# WORK TO BE COMPLETED
Check every line of the entries below for the word "Substances", and copy the ones that have it.

========================================================================

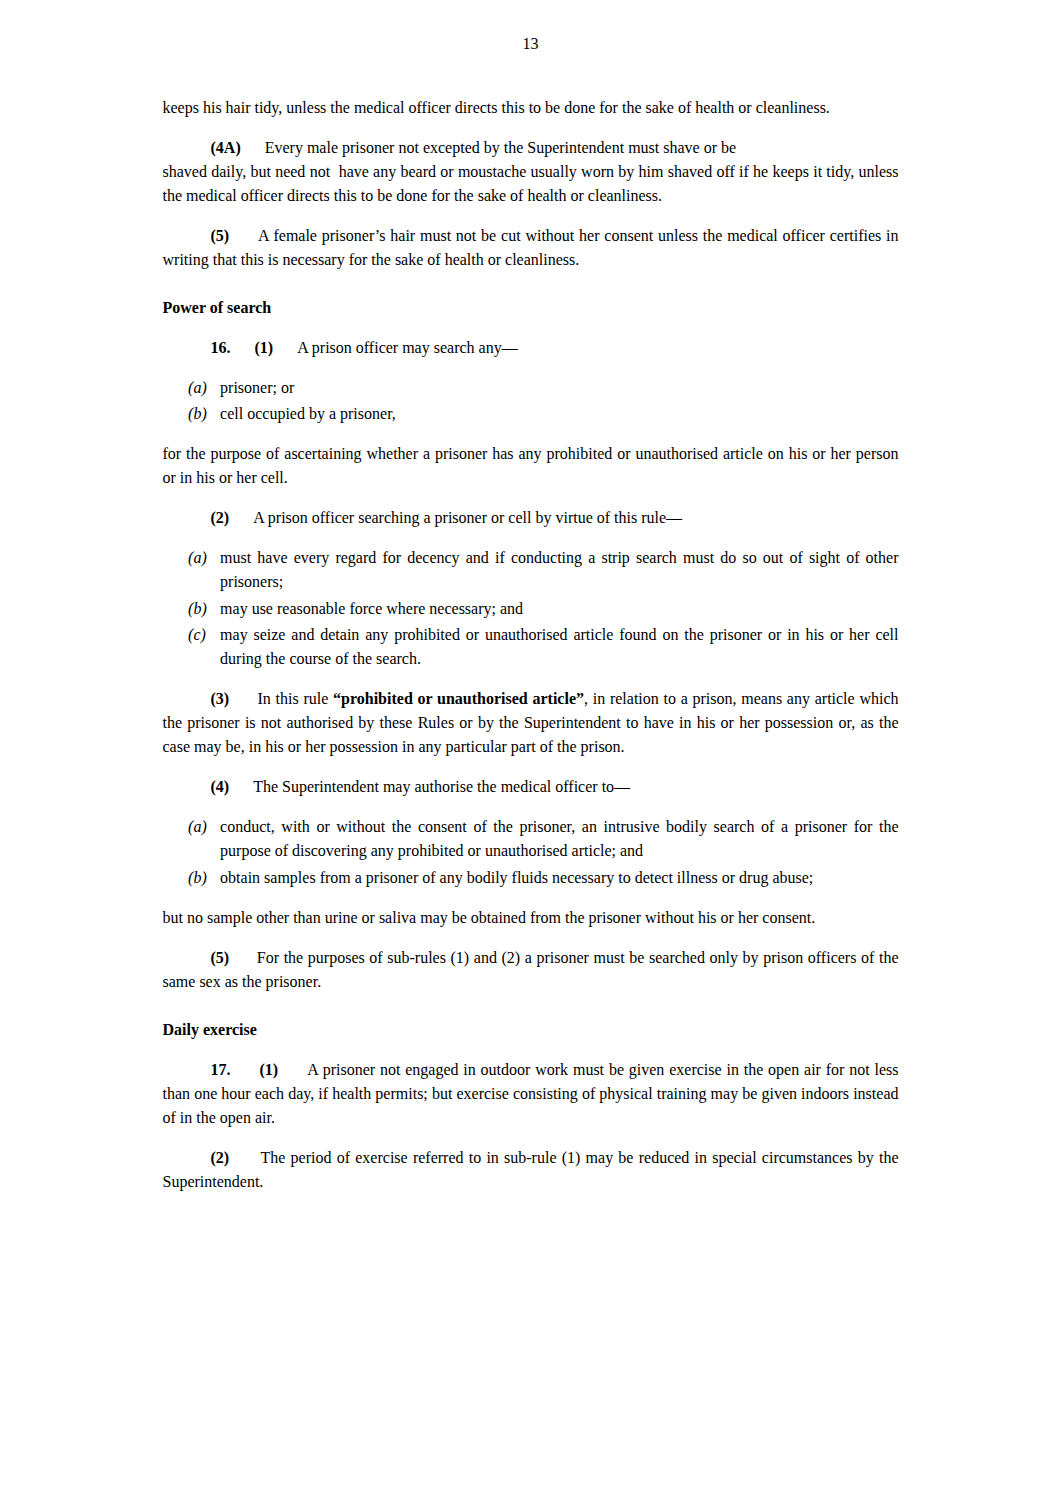13
keeps his hair tidy, unless the medical officer directs this to be done for the sake of health or cleanliness.
(4A) Every male prisoner not excepted by the Superintendent must shave or be
shaved daily, but need not have any beard or moustache usually worn by him shaved off if he keeps it tidy, unless the medical officer directs this to be done for the sake of health or cleanliness.
(5) A female prisoner’s hair must not be cut without her consent unless the medical officer certifies in writing that this is necessary for the sake of health or cleanliness.
Power of search
16. (1) A prison officer may search any—
(a) prisoner; or
(b) cell occupied by a prisoner,
for the purpose of ascertaining whether a prisoner has any prohibited or unauthorised article on his or her person or in his or her cell.
(2) A prison officer searching a prisoner or cell by virtue of this rule—
(a) must have every regard for decency and if conducting a strip search must do so out of sight of other prisoners;
(b) may use reasonable force where necessary; and
(c) may seize and detain any prohibited or unauthorised article found on the prisoner or in his or her cell during the course of the search.
(3) In this rule “prohibited or unauthorised article”, in relation to a prison, means any article which the prisoner is not authorised by these Rules or by the Superintendent to have in his or her possession or, as the case may be, in his or her possession in any particular part of the prison.
(4) The Superintendent may authorise the medical officer to—
(a) conduct, with or without the consent of the prisoner, an intrusive bodily search of a prisoner for the purpose of discovering any prohibited or unauthorised article; and
(b) obtain samples from a prisoner of any bodily fluids necessary to detect illness or drug abuse;
but no sample other than urine or saliva may be obtained from the prisoner without his or her consent.
(5) For the purposes of sub-rules (1) and (2) a prisoner must be searched only by prison officers of the same sex as the prisoner.
Daily exercise
17. (1) A prisoner not engaged in outdoor work must be given exercise in the open air for not less than one hour each day, if health permits; but exercise consisting of physical training may be given indoors instead of in the open air.
(2) The period of exercise referred to in sub-rule (1) may be reduced in special circumstances by the Superintendent.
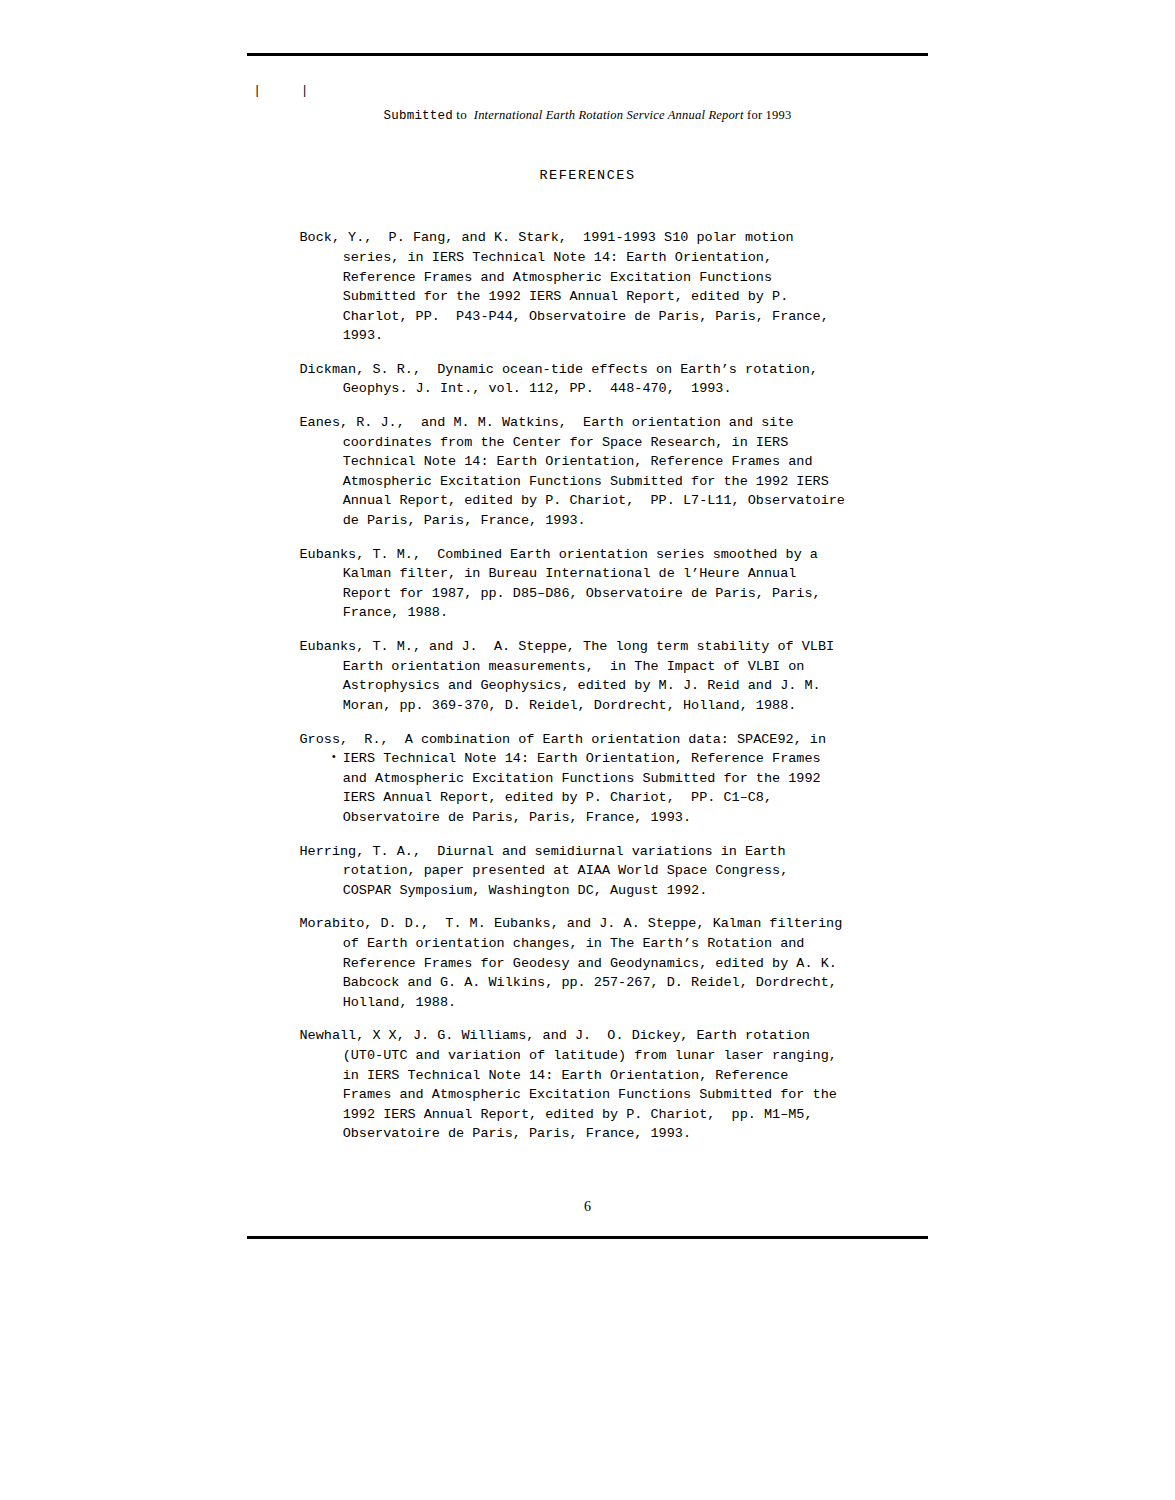||
Submitted to International Earth Rotation Service Annual Report for 1993
REFERENCES
Bock, Y., P. Fang, and K. Stark, 1991-1993 S10 polar motion
series, in IERS Technical Note 14: Earth Orientation,
Reference Frames and Atmospheric Excitation Functions
Submitted for the 1992 IERS Annual Report, edited by P.
Charlot, PP. P43-P44, Observatoire de Paris, Paris, France,
1993.
Dickman, S. R., Dynamic ocean-tide effects on Earth’s rotation,
Geophys. J. Int., vol. 112, PP. 448-470, 1993.
Eanes, R. J., and M. M. Watkins, Earth orientation and site
coordinates from the Center for Space Research, in IERS
Technical Note 14: Earth Orientation, Reference Frames and
Atmospheric Excitation Functions Submitted for the 1992 IERS
Annual Report, edited by P. Chariot, PP. L7-L11, Observatoire
de Paris, Paris, France, 1993.
Eubanks, T. M., Combined Earth orientation series smoothed by a
Kalman filter, in Bureau International de l’Heure Annual
Report for 1987, pp. D85–D86, Observatoire de Paris, Paris,
France, 1988.
Eubanks, T. M., and J. A. Steppe, The long term stability of VLBI
Earth orientation measurements, in The Impact of VLBI on
Astrophysics and Geophysics, edited by M. J. Reid and J. M.
Moran, pp. 369-370, D. Reidel, Dordrecht, Holland, 1988.
Gross, R., A combination of Earth orientation data: SPACE92, in
IERS Technical Note 14: Earth Orientation, Reference Frames
and Atmospheric Excitation Functions Submitted for the 1992
IERS Annual Report, edited by P. Chariot, PP. C1–C8,
Observatoire de Paris, Paris, France, 1993.
Herring, T. A., Diurnal and semidiurnal variations in Earth
rotation, paper presented at AIAA World Space Congress,
COSPAR Symposium, Washington DC, August 1992.
Morabito, D. D., T. M. Eubanks, and J. A. Steppe, Kalman filtering
of Earth orientation changes, in The Earth’s Rotation and
Reference Frames for Geodesy and Geodynamics, edited by A. K.
Babcock and G. A. Wilkins, pp. 257-267, D. Reidel, Dordrecht,
Holland, 1988.
Newhall, X X, J. G. Williams, and J. O. Dickey, Earth rotation
(UT0-UTC and variation of latitude) from lunar laser ranging,
in IERS Technical Note 14: Earth Orientation, Reference
Frames and Atmospheric Excitation Functions Submitted for the
1992 IERS Annual Report, edited by P. Chariot, pp. M1–M5,
Observatoire de Paris, Paris, France, 1993.
6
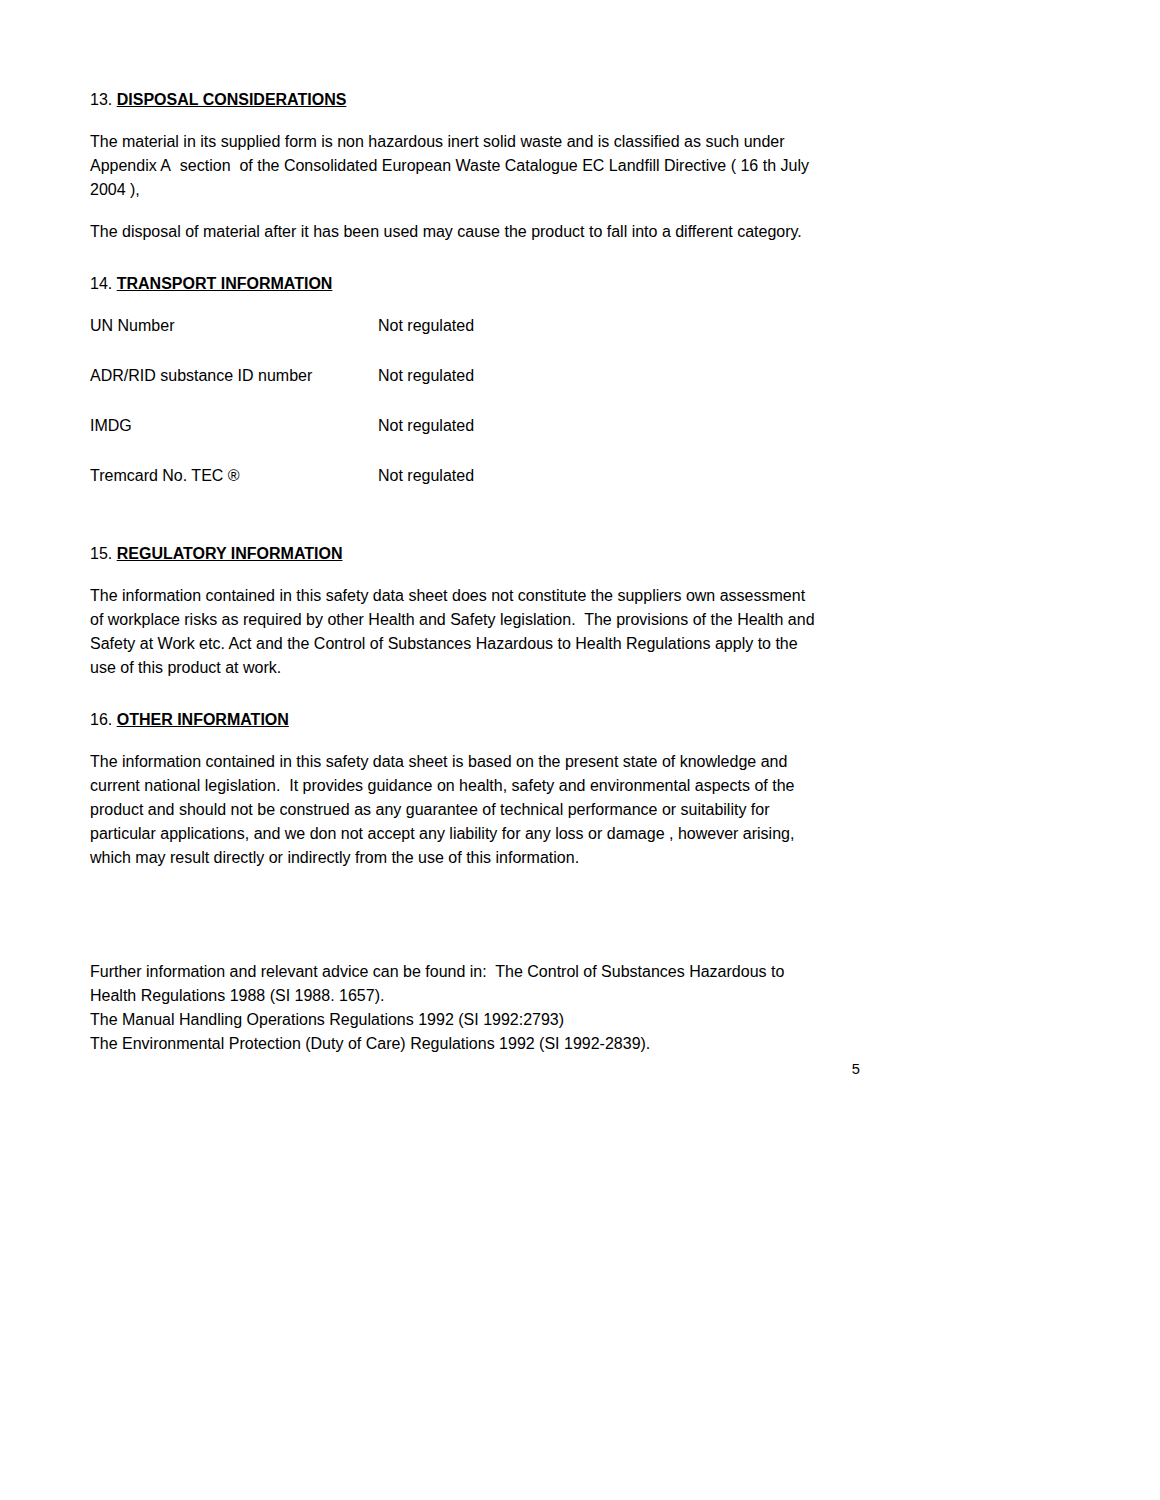13. DISPOSAL CONSIDERATIONS
The material in its supplied form is non hazardous inert solid waste and is classified as such under Appendix A section of the Consolidated European Waste Catalogue EC Landfill Directive ( 16 th July 2004 ),
The disposal of material after it has been used may cause the product to fall into a different category.
14. TRANSPORT INFORMATION
| UN Number | Not regulated |
| ADR/RID substance ID number | Not regulated |
| IMDG | Not regulated |
| Tremcard No. TEC ® | Not regulated |
15. REGULATORY INFORMATION
The information contained in this safety data sheet does not constitute the suppliers own assessment of workplace risks as required by other Health and Safety legislation. The provisions of the Health and Safety at Work etc. Act and the Control of Substances Hazardous to Health Regulations apply to the use of this product at work.
16. OTHER INFORMATION
The information contained in this safety data sheet is based on the present state of knowledge and current national legislation. It provides guidance on health, safety and environmental aspects of the product and should not be construed as any guarantee of technical performance or suitability for particular applications, and we don not accept any liability for any loss or damage , however arising, which may result directly or indirectly from the use of this information.
Further information and relevant advice can be found in: The Control of Substances Hazardous to Health Regulations 1988 (SI 1988. 1657).
The Manual Handling Operations Regulations 1992 (SI 1992:2793)
The Environmental Protection (Duty of Care) Regulations 1992 (SI 1992-2839).
5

========================================================================

# RESPONSE AREA
The information contained in this safety data sheet does not constitute the suppliers own assessment of workplace risks as required by other Health and Safety legislation. The provisions of the Health and Safety at Work etc. Act and the Control of Substances Hazardous to Health Regulations apply to the use of this product at work.
Further information and relevant advice can be found in: The Control of Substances Hazardous to Health Regulations 1988 (SI 1988. 1657).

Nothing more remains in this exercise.